Galípolo toma posse no BC em um dos momentos mais críticos da história
Novo presidente do Banco Central assume oficialmente o cargo a partir desta quarta-feira, com duras batalhas no horizonte, como a inflação e o câmbio

Ninguém disse que seria fácil. Gabriel Galípolo chega à presidência do Banco Central com desafios tão grandes que sua gestão vai consagrá-lo ou arruiná-lo, a depender das escolhas que ele fará à frente de uma das mais importantes instituições do país. E, claro, diante de possíveis interferências do Executivo – um medo crescente entre os participantes do mercado.
Aos 42 anos, Galípolo é um dos mais jovens presidentes do BC, ficando atrás de Armínio Fraga, que liderou a autarquia em 1999. Galípolo integrou o Ministério da Fazenda de Haddad como secretário-executivo, além de ter sido presidente do Banco Fator e chefe da Assessoria Econômica da Secretaria de Transportes Metropolitanos de SP. Teve importante papel, em 2022, de servir como uma espécie de interlocutor para conectar o PT com o empresariado.
Quem trabalhou lado a lado dele cita sua resiliência e seu gosto pelo estudo como grandes diferenciais, com importante capacidade de adaptação. Na outra ponta, sua proximidade com o PT foi alvo de preocupações de agentes do mercado financeiro, que veem a carreira dele como errática, sem um caminho claro.
No último dia 30, o presidente Luiz Inácio Lula da Silva assinou o termo de posse de Galípolo na presença dele próprio e do ministro da Fazenda, Fernando Haddad, em cerimônia reservada. Apesar da assinatura, Galípolo assume oficialmente o cargo de presidente do BC a partir desta quarta-feira, 1º de janeiro de 2025.

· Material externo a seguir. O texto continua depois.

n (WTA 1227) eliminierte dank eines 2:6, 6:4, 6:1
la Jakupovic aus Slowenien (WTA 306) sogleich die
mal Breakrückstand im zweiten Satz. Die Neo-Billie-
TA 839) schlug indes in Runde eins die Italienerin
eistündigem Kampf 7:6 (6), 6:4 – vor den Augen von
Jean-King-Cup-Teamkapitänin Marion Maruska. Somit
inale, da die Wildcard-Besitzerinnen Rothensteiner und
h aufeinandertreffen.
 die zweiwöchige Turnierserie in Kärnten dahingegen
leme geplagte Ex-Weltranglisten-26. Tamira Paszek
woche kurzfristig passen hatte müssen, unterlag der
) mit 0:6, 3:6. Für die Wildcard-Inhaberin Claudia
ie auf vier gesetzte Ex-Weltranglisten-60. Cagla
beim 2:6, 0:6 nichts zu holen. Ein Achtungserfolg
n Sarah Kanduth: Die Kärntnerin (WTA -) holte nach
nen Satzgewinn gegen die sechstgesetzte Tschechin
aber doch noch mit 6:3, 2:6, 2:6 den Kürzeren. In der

E ele já chega enfrentando duras batalhas. A primeira delas é a inflação, cada vez mais distante da meta e com um número crescente de economistas que veem uma clara dificuldade da autoridade monetária de levá-la para o nível desejado. A elevada quantidade de gastos do governo, outro fator inflacionário, também entra no rol de obstáculos já colocados à frente da nova administração do BC. A conclusão só pode ser uma: juros mais altos, que, por sua vez, freiam a economia – uma agenda que não agrada o Executivo.
Galípolo fez questão de, nos últimos meses, sinalizar constantemente que vai trabalhar para conter a inflação e que o papel do BC é técnico, numa tentativa de se alinhar ao até então presidente Roberto Campos Neto e de afastar os maus agouros em relação ao seu futuro no BC. Mas não houve trégua: em entrevistas recentes, Lula foi categórico em criticar o atual patamar de juros no Brasil e afirmar até mesmo que ele não é condizente com a realidade. Trata-se de mais espinhos pelo caminho de Galípolo, afinal, à frente do BC, ele terá o importante desafio de cuidar das expectativas dos investidores, o que só seria feito se a política monetária for independente o suficiente para trafegar na direção exigida no momento, conforme a inflação.
Outro tema sensível é o câmbio. Na cerimônia de posse de Galípolo, Haddad concedeu entrevista a jornalistas em que afirmou que o câmbio não é fixo no Brasil e que o dólar “esse ano de 2024 termina muito forte no mundo todo”. Trata-se também de um desafio grande para o BC, que já injetou mais de US$ 30 bilhões para conter a desvalorização cambial e as disfuncionalidades identificadas no mercado. O câmbio, como canal de contaminação para a inflação, deve continuar como peça-chefe no xadrez de Galípolo no BC. “Eu penso que as intervenções do Banco Central foram corretas, no sentido de dar liquidez para quem estava eventualmente fazendo remessa, enquanto o mercado processava as informações a respeito das medidas fiscais”, disse Haddad.
O cenário externo também permanece no foco do BC de Galípolo, diante da chegada do republicano Donald Trump à presidência dos Estados Unidos. Com uma agenda considerada inflacionária e protecionista, o trabalho dos bancos centrais de países emergentes ficará ainda mais difícil, dado que uma inflação mais alta na maior economia do mundo representa juros mais altos por lá e, consequentemente, por aqui. O caminho de Galípolo está traçado. Agora, só o tempo dirá quais obstáculos serão superados.